Rococo’s Master Chocolatier, Laurent, has over 25 years of pastry experience and 10 years of chocolate experience. Regarding technical skill, anything this man does not know about chocolate work is not worth knowing, and he knows a lot. Since Laurent has come to lead the team at Rococo I have seen a distinct change in their flavours, and for the better. Laurent has also introduced seasonal collections, this being part of the Summer collection, and he is very open to feedback and critique, which I find admirable. Unfortunately, I found this the least well rounded of Rococo’s collection shown last night. It has been lovely to see this particular flavour evolve over the past couple of months and I do think they are just very, nearly there [the first sample I tried was reminiscent of a good pasta pesto], however I found the olive oil a lot heavier than William’s, leaving a fatty coating in the mouth. There was a very crisp, clean lemon flavour, reminiscent of lounging under the shade of lemon groves in Sicily, which I enjoyed but it did overpower the flavour of the chocolate. The end note, however, was very pleasing; a refreshing lemon sparkle with a delicate basil top note. It is an amiable chocolate but I think if they bought the chocolate flavour forward and pulled back a little with the olive oil it would be perhaps the star of their summer collection.
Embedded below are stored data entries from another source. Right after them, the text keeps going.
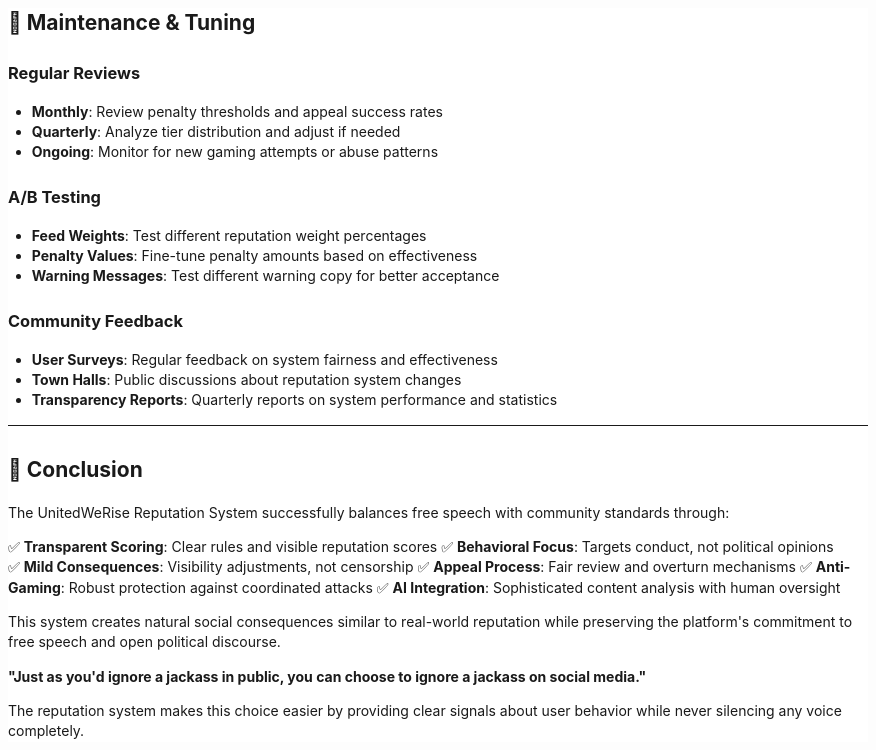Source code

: 
## 🔧 Maintenance & Tuning

### Regular Reviews
- **Monthly**: Review penalty thresholds and appeal success rates
- **Quarterly**: Analyze tier distribution and adjust if needed
- **Ongoing**: Monitor for new gaming attempts or abuse patterns

### A/B Testing
- **Feed Weights**: Test different reputation weight percentages
- **Penalty Values**: Fine-tune penalty amounts based on effectiveness
- **Warning Messages**: Test different warning copy for better acceptance

### Community Feedback
- **User Surveys**: Regular feedback on system fairness and effectiveness
- **Town Halls**: Public discussions about reputation system changes
- **Transparency Reports**: Quarterly reports on system performance and statistics

---

## 🎉 Conclusion

The UnitedWeRise Reputation System successfully balances free speech with community standards through:

✅ **Transparent Scoring**: Clear rules and visible reputation scores
✅ **Behavioral Focus**: Targets conduct, not political opinions  
✅ **Mild Consequences**: Visibility adjustments, not censorship
✅ **Appeal Process**: Fair review and overturn mechanisms
✅ **Anti-Gaming**: Robust protection against coordinated attacks
✅ **AI Integration**: Sophisticated content analysis with human oversight

This system creates natural social consequences similar to real-world reputation while preserving the platform's commitment to free speech and open political discourse.

**"Just as you'd ignore a jackass in public, you can choose to ignore a jackass on social media."**

The reputation system makes this choice easier by providing clear signals about user behavior while never silencing any voice completely.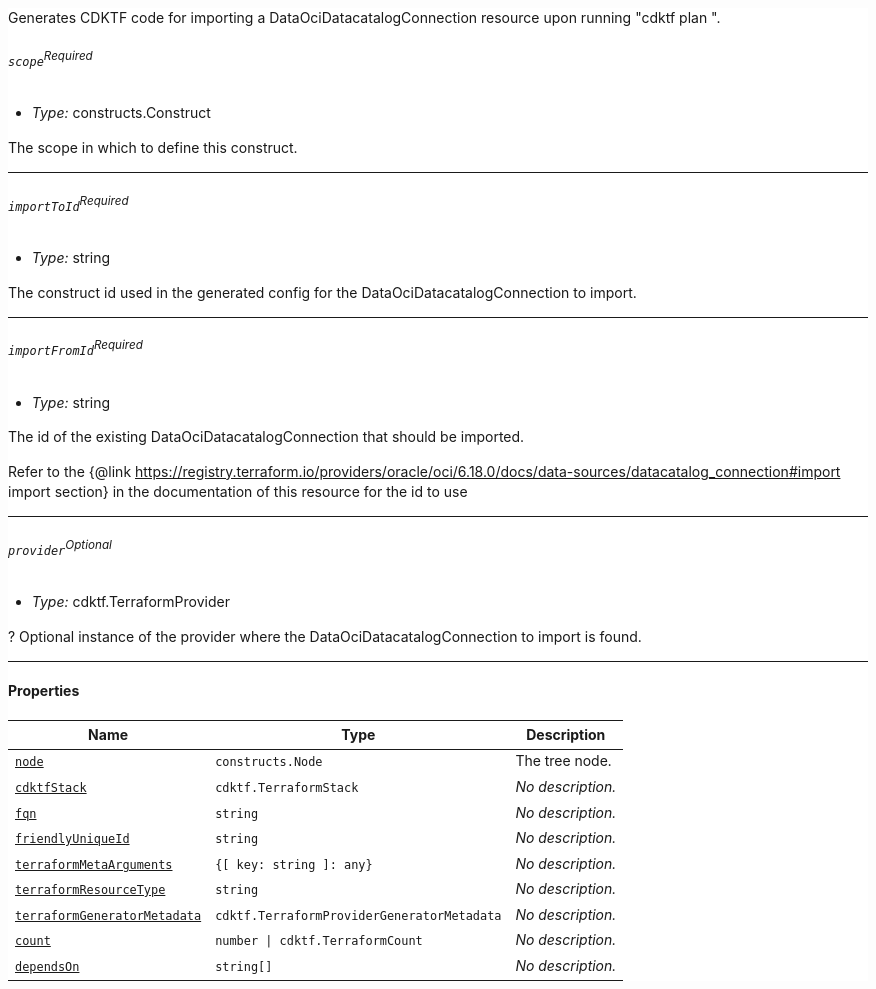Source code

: Generates CDKTF code for importing a DataOciDatacatalogConnection resource upon running "cdktf plan <stack-name>".

###### `scope`<sup>Required</sup> <a name="scope" id="rhizo-co-terraform-provider-oci.dataOciDatacatalogConnection.DataOciDatacatalogConnection.generateConfigForImport.parameter.scope"></a>

- *Type:* constructs.Construct

The scope in which to define this construct.

---

###### `importToId`<sup>Required</sup> <a name="importToId" id="rhizo-co-terraform-provider-oci.dataOciDatacatalogConnection.DataOciDatacatalogConnection.generateConfigForImport.parameter.importToId"></a>

- *Type:* string

The construct id used in the generated config for the DataOciDatacatalogConnection to import.

---

###### `importFromId`<sup>Required</sup> <a name="importFromId" id="rhizo-co-terraform-provider-oci.dataOciDatacatalogConnection.DataOciDatacatalogConnection.generateConfigForImport.parameter.importFromId"></a>

- *Type:* string

The id of the existing DataOciDatacatalogConnection that should be imported.

Refer to the {@link https://registry.terraform.io/providers/oracle/oci/6.18.0/docs/data-sources/datacatalog_connection#import import section} in the documentation of this resource for the id to use

---

###### `provider`<sup>Optional</sup> <a name="provider" id="rhizo-co-terraform-provider-oci.dataOciDatacatalogConnection.DataOciDatacatalogConnection.generateConfigForImport.parameter.provider"></a>

- *Type:* cdktf.TerraformProvider

? Optional instance of the provider where the DataOciDatacatalogConnection to import is found.

---

#### Properties <a name="Properties" id="Properties"></a>

| **Name** | **Type** | **Description** |
| --- | --- | --- |
| <code><a href="#rhizo-co-terraform-provider-oci.dataOciDatacatalogConnection.DataOciDatacatalogConnection.property.node">node</a></code> | <code>constructs.Node</code> | The tree node. |
| <code><a href="#rhizo-co-terraform-provider-oci.dataOciDatacatalogConnection.DataOciDatacatalogConnection.property.cdktfStack">cdktfStack</a></code> | <code>cdktf.TerraformStack</code> | *No description.* |
| <code><a href="#rhizo-co-terraform-provider-oci.dataOciDatacatalogConnection.DataOciDatacatalogConnection.property.fqn">fqn</a></code> | <code>string</code> | *No description.* |
| <code><a href="#rhizo-co-terraform-provider-oci.dataOciDatacatalogConnection.DataOciDatacatalogConnection.property.friendlyUniqueId">friendlyUniqueId</a></code> | <code>string</code> | *No description.* |
| <code><a href="#rhizo-co-terraform-provider-oci.dataOciDatacatalogConnection.DataOciDatacatalogConnection.property.terraformMetaArguments">terraformMetaArguments</a></code> | <code>{[ key: string ]: any}</code> | *No description.* |
| <code><a href="#rhizo-co-terraform-provider-oci.dataOciDatacatalogConnection.DataOciDatacatalogConnection.property.terraformResourceType">terraformResourceType</a></code> | <code>string</code> | *No description.* |
| <code><a href="#rhizo-co-terraform-provider-oci.dataOciDatacatalogConnection.DataOciDatacatalogConnection.property.terraformGeneratorMetadata">terraformGeneratorMetadata</a></code> | <code>cdktf.TerraformProviderGeneratorMetadata</code> | *No description.* |
| <code><a href="#rhizo-co-terraform-provider-oci.dataOciDatacatalogConnection.DataOciDatacatalogConnection.property.count">count</a></code> | <code>number \| cdktf.TerraformCount</code> | *No description.* |
| <code><a href="#rhizo-co-terraform-provider-oci.dataOciDatacatalogConnection.DataOciDatacatalogConnection.property.dependsOn">dependsOn</a></code> | <code>string[]</code> | *No description.* |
Unfortunately, I have to say that the conditions of tasting were disastrous on that evening and this didn’t help reflect the actual quality of Paul, William or my work. Critics are always welcome as this helps make recipes and flavors evolve to reach perfection, but we have to ensure that we can present our products at their best in the best tasting environment
I personally may have gone for a bit more lemon and less basil, and really the olive oil bit is pretty much down to personal taste.